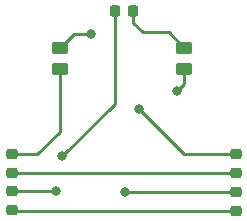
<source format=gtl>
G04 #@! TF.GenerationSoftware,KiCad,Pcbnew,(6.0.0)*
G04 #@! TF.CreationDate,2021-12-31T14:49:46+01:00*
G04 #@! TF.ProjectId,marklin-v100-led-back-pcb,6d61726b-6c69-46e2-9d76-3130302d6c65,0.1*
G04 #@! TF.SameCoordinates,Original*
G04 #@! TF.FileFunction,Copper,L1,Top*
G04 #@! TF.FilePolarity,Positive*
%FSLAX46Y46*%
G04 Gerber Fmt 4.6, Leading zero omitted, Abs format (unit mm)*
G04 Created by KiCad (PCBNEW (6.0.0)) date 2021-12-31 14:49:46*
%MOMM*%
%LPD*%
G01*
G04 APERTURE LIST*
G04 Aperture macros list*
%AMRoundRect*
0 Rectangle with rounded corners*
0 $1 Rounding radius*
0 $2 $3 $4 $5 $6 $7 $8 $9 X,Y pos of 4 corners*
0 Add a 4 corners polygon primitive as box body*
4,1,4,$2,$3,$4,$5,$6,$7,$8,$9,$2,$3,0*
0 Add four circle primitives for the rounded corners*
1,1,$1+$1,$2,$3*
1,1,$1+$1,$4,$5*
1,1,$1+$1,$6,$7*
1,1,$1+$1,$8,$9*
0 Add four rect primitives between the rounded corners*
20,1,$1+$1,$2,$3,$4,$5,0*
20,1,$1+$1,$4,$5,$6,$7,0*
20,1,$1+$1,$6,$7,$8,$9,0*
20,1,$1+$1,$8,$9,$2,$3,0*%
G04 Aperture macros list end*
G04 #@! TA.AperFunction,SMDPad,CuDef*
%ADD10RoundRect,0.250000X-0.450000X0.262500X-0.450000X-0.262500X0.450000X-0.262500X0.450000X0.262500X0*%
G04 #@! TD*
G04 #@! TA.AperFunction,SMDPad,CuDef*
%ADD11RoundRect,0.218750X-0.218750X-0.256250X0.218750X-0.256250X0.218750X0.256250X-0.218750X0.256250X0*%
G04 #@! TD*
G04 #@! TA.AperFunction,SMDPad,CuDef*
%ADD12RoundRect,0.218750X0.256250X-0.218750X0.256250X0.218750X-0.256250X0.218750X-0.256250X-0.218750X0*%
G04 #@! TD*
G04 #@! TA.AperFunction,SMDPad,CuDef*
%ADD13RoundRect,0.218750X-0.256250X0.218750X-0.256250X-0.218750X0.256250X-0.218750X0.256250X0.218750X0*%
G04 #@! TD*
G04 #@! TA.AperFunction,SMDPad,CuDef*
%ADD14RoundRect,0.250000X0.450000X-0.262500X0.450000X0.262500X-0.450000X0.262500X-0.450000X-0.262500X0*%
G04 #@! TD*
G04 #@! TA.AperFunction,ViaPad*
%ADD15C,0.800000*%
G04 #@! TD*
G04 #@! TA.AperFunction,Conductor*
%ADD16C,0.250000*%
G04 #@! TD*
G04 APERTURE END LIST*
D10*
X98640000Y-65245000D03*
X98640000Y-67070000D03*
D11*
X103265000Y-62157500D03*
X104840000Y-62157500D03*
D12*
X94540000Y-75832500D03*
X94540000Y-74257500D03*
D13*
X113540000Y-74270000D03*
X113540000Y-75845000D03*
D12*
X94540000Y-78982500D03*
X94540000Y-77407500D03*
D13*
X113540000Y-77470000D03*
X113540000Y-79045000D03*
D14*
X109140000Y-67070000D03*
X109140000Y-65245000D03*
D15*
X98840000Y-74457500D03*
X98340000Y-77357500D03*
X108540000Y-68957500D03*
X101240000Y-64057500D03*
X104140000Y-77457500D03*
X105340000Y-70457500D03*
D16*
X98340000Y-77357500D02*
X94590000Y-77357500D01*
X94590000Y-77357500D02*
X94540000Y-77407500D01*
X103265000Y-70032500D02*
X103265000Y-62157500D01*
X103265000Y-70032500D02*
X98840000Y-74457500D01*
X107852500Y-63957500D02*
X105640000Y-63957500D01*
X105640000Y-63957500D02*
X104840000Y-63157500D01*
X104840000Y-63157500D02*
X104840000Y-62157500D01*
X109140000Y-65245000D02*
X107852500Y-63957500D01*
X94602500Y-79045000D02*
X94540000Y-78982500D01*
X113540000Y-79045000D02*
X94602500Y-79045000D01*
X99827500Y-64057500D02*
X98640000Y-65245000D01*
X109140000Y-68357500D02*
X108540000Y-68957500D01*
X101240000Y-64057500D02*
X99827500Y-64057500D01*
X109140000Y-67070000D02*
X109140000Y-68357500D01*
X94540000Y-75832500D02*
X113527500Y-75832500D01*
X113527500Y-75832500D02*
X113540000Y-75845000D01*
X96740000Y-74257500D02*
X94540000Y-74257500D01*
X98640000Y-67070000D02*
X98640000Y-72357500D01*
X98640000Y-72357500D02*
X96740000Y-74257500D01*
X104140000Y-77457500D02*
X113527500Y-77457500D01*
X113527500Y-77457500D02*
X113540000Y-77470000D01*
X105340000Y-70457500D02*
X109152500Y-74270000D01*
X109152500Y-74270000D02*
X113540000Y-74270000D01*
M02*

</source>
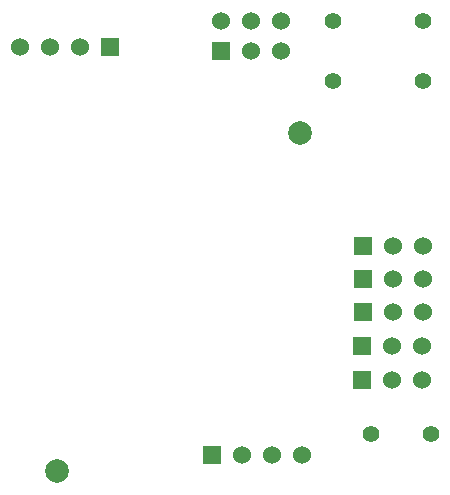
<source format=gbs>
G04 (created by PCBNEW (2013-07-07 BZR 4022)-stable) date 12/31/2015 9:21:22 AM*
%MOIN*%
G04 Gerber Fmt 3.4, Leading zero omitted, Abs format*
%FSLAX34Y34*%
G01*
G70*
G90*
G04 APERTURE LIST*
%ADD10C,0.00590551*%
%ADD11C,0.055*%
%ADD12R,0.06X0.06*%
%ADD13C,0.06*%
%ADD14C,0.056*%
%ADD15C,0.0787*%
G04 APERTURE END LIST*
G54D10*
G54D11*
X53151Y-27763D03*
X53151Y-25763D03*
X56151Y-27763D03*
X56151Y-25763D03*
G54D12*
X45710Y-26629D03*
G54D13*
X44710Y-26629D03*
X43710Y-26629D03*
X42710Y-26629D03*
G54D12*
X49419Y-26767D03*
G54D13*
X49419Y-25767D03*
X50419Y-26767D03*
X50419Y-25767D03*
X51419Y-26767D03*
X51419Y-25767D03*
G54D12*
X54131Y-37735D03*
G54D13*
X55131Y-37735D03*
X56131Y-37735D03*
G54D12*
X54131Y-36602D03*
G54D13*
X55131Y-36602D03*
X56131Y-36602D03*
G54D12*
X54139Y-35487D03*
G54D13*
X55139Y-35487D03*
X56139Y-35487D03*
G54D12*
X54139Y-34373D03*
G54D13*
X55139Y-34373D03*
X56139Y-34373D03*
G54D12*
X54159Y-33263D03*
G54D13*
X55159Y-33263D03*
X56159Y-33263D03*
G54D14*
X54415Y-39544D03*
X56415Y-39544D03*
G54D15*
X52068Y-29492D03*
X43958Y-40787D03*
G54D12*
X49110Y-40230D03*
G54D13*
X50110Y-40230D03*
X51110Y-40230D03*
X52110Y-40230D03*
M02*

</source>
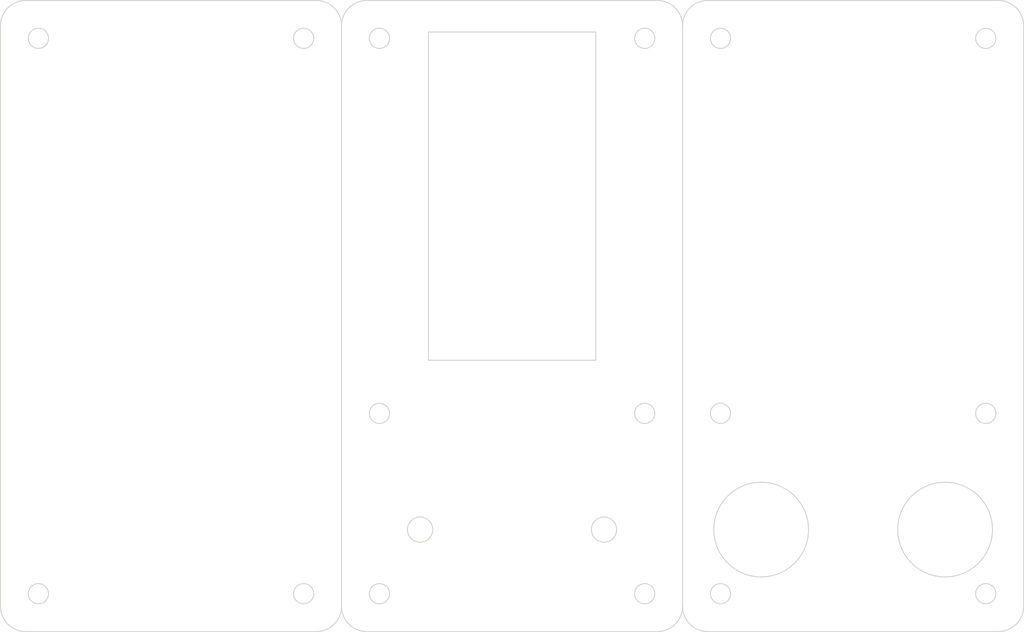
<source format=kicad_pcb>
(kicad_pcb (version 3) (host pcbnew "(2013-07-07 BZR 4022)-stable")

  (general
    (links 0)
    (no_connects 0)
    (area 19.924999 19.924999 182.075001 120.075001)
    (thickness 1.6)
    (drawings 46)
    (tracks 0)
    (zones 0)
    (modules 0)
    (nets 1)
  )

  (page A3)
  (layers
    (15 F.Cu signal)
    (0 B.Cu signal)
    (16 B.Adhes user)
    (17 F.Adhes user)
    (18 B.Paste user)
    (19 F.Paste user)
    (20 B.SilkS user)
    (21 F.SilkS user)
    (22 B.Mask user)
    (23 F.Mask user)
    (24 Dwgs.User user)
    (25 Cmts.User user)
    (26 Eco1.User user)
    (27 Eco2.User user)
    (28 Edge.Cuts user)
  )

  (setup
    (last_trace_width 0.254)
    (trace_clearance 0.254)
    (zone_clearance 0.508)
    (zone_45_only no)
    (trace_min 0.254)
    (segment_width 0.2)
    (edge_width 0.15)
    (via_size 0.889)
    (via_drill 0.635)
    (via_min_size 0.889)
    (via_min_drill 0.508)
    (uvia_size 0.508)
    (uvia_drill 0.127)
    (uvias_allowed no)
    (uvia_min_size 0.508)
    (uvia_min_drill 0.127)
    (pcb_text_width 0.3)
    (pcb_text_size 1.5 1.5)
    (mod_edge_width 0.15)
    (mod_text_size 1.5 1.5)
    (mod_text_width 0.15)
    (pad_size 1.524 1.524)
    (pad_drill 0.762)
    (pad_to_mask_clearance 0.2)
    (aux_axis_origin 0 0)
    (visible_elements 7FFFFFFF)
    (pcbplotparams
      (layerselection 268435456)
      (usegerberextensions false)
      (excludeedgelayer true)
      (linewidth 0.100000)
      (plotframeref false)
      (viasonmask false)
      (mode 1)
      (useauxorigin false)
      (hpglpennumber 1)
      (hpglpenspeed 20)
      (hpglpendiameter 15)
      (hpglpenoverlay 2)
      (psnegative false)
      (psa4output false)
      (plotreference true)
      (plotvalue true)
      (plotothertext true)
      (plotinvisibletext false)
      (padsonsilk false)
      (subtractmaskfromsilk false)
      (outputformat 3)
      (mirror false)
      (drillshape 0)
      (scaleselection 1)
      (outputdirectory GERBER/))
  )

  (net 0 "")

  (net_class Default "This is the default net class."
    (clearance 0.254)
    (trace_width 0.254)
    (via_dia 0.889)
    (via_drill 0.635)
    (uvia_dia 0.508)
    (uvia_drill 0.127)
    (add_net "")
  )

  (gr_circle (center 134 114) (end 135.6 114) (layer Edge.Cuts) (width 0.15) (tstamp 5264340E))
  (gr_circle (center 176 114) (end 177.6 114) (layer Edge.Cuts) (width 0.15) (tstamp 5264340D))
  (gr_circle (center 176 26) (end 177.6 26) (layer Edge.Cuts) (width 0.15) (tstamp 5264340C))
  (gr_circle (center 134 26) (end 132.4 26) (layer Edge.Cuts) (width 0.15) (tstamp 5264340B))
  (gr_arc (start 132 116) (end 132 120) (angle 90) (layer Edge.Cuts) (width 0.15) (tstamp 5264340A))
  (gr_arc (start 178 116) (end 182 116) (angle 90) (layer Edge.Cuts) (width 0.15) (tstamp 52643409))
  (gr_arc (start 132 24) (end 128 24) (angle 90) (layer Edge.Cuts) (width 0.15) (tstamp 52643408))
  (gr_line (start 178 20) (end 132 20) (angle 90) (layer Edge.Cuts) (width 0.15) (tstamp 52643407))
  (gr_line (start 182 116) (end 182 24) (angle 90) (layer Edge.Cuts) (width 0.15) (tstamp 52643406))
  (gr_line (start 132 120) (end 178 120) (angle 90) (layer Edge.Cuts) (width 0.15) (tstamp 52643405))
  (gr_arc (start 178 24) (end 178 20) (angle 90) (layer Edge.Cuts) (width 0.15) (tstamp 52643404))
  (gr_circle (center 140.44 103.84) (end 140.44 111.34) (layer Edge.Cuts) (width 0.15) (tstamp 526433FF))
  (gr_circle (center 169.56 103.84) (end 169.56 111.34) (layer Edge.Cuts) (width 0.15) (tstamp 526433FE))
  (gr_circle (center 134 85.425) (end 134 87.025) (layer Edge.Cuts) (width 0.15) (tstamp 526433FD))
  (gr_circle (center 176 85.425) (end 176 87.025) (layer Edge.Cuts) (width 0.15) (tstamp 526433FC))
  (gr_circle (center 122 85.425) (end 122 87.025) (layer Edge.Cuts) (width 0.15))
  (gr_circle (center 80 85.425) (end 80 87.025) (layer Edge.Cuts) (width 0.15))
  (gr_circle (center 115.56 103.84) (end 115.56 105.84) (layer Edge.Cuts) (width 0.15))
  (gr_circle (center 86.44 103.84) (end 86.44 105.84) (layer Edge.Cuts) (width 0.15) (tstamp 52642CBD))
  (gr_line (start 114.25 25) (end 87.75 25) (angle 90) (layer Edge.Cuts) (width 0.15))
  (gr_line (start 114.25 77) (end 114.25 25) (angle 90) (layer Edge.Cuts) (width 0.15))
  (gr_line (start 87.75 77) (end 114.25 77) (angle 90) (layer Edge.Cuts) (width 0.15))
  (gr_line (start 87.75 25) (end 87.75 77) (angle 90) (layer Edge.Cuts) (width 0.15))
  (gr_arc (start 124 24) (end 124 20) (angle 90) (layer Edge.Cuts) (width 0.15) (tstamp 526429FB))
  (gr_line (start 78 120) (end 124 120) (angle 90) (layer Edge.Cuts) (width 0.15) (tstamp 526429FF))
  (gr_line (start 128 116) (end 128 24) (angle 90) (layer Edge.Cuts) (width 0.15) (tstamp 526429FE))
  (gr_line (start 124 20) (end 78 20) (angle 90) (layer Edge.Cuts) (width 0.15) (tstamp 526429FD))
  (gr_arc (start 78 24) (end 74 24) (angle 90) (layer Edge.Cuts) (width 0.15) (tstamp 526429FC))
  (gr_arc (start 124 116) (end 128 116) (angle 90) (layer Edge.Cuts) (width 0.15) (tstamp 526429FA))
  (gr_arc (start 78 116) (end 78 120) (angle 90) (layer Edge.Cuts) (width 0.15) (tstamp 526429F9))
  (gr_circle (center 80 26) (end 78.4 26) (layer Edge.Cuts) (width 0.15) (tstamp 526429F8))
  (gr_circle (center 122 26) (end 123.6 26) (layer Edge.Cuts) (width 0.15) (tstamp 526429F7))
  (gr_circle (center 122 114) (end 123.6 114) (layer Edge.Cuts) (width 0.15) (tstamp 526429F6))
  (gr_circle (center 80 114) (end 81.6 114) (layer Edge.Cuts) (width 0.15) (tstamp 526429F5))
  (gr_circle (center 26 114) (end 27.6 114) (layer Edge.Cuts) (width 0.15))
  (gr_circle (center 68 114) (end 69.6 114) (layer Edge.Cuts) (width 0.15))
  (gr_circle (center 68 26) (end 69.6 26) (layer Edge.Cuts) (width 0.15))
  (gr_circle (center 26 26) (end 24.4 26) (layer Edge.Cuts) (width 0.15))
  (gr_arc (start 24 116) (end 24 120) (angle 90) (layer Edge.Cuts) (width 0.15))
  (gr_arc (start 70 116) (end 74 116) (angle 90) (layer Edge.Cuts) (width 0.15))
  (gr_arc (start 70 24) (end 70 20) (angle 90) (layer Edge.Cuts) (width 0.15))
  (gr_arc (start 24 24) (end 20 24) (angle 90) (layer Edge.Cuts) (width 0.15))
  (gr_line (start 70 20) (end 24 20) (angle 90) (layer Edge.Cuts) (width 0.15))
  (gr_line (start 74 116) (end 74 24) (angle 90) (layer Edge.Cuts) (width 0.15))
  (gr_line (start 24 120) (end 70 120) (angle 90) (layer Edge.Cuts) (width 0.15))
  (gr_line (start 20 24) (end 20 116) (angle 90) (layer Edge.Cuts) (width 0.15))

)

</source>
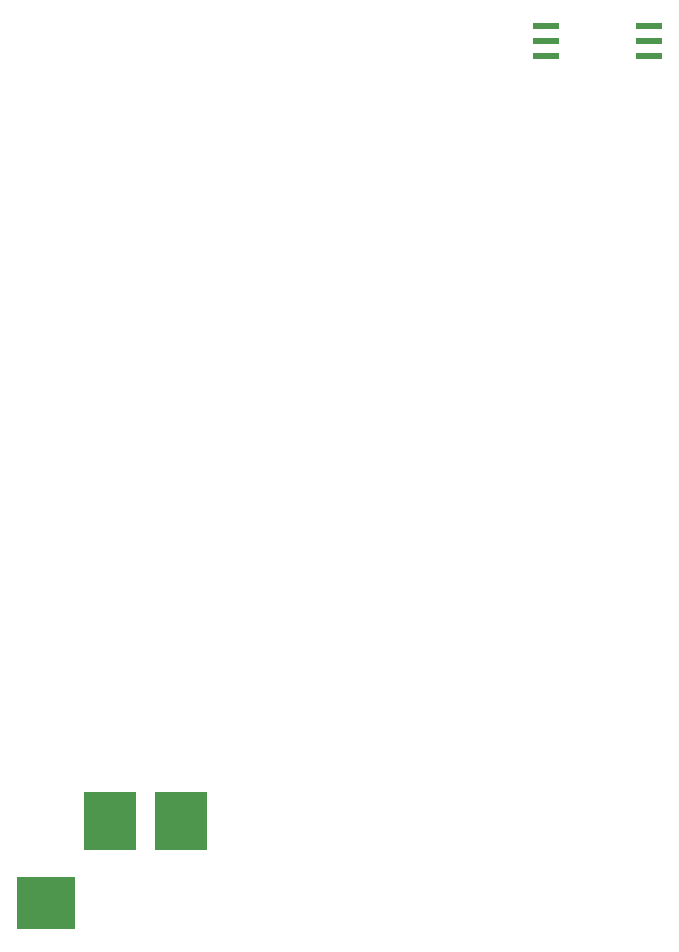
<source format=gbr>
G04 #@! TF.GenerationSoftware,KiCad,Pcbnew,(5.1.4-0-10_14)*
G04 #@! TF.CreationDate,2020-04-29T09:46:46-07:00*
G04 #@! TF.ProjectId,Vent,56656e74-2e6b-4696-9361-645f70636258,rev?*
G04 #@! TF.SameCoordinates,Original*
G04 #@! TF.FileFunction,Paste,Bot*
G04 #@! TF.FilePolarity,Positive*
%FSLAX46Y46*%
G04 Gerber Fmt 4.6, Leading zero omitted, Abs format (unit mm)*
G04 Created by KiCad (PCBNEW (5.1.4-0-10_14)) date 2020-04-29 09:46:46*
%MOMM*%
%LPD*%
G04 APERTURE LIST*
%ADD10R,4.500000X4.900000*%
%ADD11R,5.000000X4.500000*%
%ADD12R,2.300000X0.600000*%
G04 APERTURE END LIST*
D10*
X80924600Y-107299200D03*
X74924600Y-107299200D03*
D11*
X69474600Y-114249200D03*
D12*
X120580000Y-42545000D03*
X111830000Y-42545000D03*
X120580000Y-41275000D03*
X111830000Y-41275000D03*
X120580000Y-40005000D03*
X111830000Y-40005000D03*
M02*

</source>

TASK TO COMPLETE: Please give an exact copy of the lines above, beginning with the line containing "(gr_arc (start 24 116)" and running through the line containing "(gr_arc (start 24 24)", and of no other lines.

TASK RESULT:
  (gr_arc (start 24 116) (end 24 120) (angle 90) (layer Edge.Cuts) (width 0.15))
  (gr_arc (start 70 116) (end 74 116) (angle 90) (layer Edge.Cuts) (width 0.15))
  (gr_arc (start 70 24) (end 70 20) (angle 90) (layer Edge.Cuts) (width 0.15))
  (gr_arc (start 24 24) (end 20 24) (angle 90) (layer Edge.Cuts) (width 0.15))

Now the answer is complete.